Positive integer solutions of $\frac{1}{a_1}+\frac{2}{a_2}+\frac{3}{a_3}+\cdots+\frac{n}{a_n}=\frac{a_1+a_2+a_3+\cdots+a_n}{2}$
Find all ordered tuples of positive integers $(a_1,a_2,a_3,\ldots,a_n)$ such that $\frac{1}{a_1}+\frac{2}{a_2}+\frac{3}{a_3}+\cdots+\frac{n}{a_n}=\frac{a_1+a_2+a_3+\cdots+a_n}{2}$
The only thing I have been able to think about is using inequalities. I have tried to apply AM-GM, Titu's lemma etc.. Cauchy-Schwarz gives the following thing:
$$(\frac{1}{a_1}+\frac{2}{a_2}+\frac{3}{a_3}+\cdots+\frac{n}{a_n})(a_1+\cdots a_n) \ge (\sqrt{1}+\sqrt{2}+\cdots \sqrt{n})^2$$
$$(a_1+\cdots a_n)^2\ge 2(\sqrt{1}+\cdots \sqrt {n})^2$$
which doesn't really help us at all.
I have also tried considering smaller cases.

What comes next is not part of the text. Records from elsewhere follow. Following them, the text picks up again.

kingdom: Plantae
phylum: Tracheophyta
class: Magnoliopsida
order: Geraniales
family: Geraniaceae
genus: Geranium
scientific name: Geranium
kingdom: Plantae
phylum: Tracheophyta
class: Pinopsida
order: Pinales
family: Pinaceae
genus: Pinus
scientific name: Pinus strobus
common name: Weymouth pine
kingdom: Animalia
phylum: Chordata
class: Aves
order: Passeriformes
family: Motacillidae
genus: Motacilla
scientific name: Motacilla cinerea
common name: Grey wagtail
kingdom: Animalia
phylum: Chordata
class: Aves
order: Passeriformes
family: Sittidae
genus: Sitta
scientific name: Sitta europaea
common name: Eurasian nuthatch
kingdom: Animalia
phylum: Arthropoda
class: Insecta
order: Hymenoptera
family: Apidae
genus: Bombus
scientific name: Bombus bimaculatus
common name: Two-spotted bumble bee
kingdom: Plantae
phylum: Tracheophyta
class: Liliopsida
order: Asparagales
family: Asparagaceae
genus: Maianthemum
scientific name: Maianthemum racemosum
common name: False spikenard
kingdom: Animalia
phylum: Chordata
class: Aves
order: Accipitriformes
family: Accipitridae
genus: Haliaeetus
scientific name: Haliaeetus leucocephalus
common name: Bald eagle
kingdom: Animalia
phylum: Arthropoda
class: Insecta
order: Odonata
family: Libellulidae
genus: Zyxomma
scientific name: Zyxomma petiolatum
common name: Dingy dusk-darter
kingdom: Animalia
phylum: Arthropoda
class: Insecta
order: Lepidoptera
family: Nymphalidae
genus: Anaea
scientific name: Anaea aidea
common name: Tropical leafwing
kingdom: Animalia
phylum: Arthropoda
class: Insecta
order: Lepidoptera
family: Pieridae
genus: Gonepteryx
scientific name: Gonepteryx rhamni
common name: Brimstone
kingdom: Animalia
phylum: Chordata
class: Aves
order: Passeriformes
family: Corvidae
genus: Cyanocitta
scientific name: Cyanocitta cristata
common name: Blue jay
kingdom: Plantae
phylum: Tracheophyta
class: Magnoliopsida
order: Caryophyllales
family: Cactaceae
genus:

For $n=2$,
$$a_1a_2(a_1+a_2)=4a_1+2a_2$$ which tells us that $2a_2=ka_1$ and $8a_1=pa_2=ka_1p\implies kp=8$. This should now give us all the solutions by checking all the cases.
So how can we even begin to attack this problem?
Solution 1:
Partial solution: If $n+1$ is a square, then set $a_1=a_2=\cdots=a_n=\sqrt{n+1}$.
Then the LHS is $$(1+2+\cdots+n)\frac{1}{\sqrt{n+1}}=\frac{n(n+1)}{2\sqrt{n+1}}=\frac{1}{2}n\sqrt{n+1}$$
which agrees with the RHS.
More of a partial solution, following @Stefan4024's induction idea. Start with a solution of the preceding form, then add two more terms to the LHS, namely $\frac{n+1}{b}+\frac{n+2}{b}$. The equation will still balance if $$\frac{1}{b}(n+1+n+2)=\frac{b+b}{2}$$ or $b^2=2n+3$. Hence, we seek $n$ satisfying (1) $n+1=a^2$; and (2) $2n+3=b^2$. We can eliminate the $n$ to get Pell's equation: $$b^2-2a^2=1$$ This has infinitely many solutions. The smallest is $b=3, a=2$ ($n=3$, 5 terms). The next smallest is $b=17, a=12$ ($n=143$, 145 terms). The next one is $b=99, a=70$ ($n=4899$, 4901 terms).